早朝の羽田空港。吐く息がまだ白かった。ツンとした冷たい澄んだ空気の中を、滑りの悪いトランクをゴロゴロと押しながら、「なぜ、私はソウルへ行くのだろう?」と、ふと不思議に思ったことをよく覚えている。
人生とは、後付けの美化だ。
記憶の上書きを繰り返し、なんだかご立派に見える物語を作っていく。
私はこの先、どうして留学しようかと思ったのか、その理由を何度も聞かれることだろう。
そしてきっと、嘘は言わないけれど、その度にもっともらしい言葉を並べて、話すのだろう。しかし、そこに本当があるとは、どうしても考えられない。自分で話した言葉によって、本当のことから遠ざかっていくような気がする。しかし、今、ここを飛び出して韓国へ行きたいという気持ちは、紛れもない私の「진심」(チンシム-いつわりのない本当の心)なのだと思う。
始まりは2020年の春だった。
初めての緊急事態宣言が発令された頃、私は生まれて初めて韓国ドラマをちゃんと観た。そしてハマった。
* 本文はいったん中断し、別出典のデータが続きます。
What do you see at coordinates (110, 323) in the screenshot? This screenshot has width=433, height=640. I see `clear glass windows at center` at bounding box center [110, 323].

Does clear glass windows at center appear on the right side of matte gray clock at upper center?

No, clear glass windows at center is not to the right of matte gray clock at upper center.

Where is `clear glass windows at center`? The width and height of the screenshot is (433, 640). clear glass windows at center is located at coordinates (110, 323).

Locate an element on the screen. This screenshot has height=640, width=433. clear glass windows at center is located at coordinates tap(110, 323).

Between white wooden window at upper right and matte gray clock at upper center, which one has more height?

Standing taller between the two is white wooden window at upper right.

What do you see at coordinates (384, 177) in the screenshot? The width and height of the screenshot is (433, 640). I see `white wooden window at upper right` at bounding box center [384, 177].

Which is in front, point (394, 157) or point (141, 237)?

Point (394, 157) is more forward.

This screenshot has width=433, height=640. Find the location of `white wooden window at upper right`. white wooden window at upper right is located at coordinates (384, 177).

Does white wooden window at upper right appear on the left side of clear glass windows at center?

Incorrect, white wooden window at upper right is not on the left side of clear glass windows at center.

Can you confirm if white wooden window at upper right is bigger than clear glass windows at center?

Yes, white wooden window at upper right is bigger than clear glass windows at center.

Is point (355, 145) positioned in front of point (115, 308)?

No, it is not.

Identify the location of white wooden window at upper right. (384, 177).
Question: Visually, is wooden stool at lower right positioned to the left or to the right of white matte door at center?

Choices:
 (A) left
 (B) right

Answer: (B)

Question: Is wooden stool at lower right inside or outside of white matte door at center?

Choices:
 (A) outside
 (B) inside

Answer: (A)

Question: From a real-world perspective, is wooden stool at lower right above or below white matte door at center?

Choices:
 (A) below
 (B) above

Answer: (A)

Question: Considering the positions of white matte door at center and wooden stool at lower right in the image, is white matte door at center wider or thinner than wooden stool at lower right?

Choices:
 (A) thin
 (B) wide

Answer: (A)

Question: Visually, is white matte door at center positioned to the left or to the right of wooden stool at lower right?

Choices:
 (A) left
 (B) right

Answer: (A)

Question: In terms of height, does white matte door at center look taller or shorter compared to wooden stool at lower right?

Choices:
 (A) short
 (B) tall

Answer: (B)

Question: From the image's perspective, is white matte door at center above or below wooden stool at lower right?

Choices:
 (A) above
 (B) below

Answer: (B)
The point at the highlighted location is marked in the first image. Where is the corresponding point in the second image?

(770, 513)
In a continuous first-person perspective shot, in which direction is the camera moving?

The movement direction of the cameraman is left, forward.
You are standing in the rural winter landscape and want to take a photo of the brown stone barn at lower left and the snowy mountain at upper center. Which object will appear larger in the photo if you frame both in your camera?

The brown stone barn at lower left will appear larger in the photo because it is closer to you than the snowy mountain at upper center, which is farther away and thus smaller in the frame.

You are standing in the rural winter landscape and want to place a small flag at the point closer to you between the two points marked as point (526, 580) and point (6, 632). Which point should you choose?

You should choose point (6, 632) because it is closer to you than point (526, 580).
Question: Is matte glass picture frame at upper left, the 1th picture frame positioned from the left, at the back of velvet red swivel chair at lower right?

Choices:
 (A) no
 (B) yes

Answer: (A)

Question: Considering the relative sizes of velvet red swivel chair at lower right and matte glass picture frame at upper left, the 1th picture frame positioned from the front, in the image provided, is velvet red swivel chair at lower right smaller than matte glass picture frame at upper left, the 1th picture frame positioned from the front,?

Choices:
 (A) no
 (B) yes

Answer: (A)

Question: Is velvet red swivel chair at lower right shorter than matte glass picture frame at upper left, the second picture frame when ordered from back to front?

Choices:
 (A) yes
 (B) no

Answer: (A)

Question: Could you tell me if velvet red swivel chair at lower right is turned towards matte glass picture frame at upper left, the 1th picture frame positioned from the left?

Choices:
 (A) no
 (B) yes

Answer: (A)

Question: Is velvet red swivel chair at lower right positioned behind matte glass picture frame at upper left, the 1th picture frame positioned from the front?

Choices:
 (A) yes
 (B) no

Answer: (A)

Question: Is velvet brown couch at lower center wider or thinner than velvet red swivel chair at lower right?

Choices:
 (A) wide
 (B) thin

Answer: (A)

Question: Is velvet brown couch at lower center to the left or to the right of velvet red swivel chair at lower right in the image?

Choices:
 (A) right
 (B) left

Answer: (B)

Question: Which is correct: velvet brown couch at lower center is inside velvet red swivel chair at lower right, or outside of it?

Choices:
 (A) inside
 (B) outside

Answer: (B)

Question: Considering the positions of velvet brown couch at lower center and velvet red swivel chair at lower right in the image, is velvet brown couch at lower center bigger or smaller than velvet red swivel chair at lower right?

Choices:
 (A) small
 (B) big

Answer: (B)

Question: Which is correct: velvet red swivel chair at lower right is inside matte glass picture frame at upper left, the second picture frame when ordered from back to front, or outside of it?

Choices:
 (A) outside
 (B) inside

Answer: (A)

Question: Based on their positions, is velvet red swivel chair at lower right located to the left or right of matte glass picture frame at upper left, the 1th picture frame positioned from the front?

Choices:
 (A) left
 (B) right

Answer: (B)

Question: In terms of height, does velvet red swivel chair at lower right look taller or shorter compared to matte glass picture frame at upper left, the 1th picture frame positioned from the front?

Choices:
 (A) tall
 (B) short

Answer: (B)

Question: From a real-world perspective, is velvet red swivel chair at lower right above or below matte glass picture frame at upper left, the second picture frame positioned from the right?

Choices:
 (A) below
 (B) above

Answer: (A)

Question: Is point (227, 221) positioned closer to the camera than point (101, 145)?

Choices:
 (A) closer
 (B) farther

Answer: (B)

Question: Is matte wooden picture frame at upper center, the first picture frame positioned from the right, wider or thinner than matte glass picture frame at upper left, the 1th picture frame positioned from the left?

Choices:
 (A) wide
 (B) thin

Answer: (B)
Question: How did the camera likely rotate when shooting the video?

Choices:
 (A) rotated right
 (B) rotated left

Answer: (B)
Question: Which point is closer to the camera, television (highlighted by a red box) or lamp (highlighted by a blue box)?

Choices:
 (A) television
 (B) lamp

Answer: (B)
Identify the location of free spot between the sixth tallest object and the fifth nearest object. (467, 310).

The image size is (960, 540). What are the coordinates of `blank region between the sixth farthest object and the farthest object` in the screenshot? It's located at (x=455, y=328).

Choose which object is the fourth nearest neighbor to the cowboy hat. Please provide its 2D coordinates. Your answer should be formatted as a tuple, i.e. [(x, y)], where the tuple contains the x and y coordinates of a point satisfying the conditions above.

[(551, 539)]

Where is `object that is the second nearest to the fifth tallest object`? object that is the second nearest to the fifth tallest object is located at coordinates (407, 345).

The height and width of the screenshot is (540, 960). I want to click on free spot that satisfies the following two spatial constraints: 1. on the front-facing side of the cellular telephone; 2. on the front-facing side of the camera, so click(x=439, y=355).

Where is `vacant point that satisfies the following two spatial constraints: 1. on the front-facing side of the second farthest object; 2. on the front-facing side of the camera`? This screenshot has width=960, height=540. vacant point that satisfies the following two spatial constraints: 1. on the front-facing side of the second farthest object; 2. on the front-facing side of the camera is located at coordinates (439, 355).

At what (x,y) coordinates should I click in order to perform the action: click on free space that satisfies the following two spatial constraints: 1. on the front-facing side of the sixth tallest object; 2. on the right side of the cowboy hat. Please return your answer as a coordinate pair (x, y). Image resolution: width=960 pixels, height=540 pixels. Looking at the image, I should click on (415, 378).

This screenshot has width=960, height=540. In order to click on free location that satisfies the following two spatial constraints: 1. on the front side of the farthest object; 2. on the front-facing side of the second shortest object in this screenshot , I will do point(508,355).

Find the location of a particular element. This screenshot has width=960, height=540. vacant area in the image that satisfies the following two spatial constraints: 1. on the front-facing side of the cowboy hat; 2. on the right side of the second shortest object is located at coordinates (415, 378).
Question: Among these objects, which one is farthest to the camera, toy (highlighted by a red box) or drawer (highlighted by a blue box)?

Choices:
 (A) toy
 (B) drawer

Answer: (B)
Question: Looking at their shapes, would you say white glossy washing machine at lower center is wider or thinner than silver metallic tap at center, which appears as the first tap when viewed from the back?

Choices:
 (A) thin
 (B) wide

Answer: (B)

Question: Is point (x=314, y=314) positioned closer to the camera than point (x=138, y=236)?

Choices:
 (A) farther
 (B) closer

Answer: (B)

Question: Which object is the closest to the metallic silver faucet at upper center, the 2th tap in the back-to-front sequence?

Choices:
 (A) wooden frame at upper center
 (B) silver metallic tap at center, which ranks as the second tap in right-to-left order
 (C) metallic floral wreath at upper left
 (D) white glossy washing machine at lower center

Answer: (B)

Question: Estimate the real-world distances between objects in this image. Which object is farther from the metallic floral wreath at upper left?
「記憶喪失になる」という設定を多用するラブストーリー、ピンクと水色のポップなポスター。そんな片寄ったイメージのせいで、私には一生縁のない世界だと思っていたのだが、まんまと沼に落ちた。閉鎖的で不安な日々が続く中で、それは大きな楽しみとなった。
ディテールをとことん突き詰め、よく練られたストーリー。役者達の演技力。美しい映像。物語に寄り添う音楽たち。そして、私にとってふたつめとなった韓国ドラマ『梨泰院クラス』を観て、BTSの音楽と出会った。挿入歌をBTSのメンバーが歌っていたからだ。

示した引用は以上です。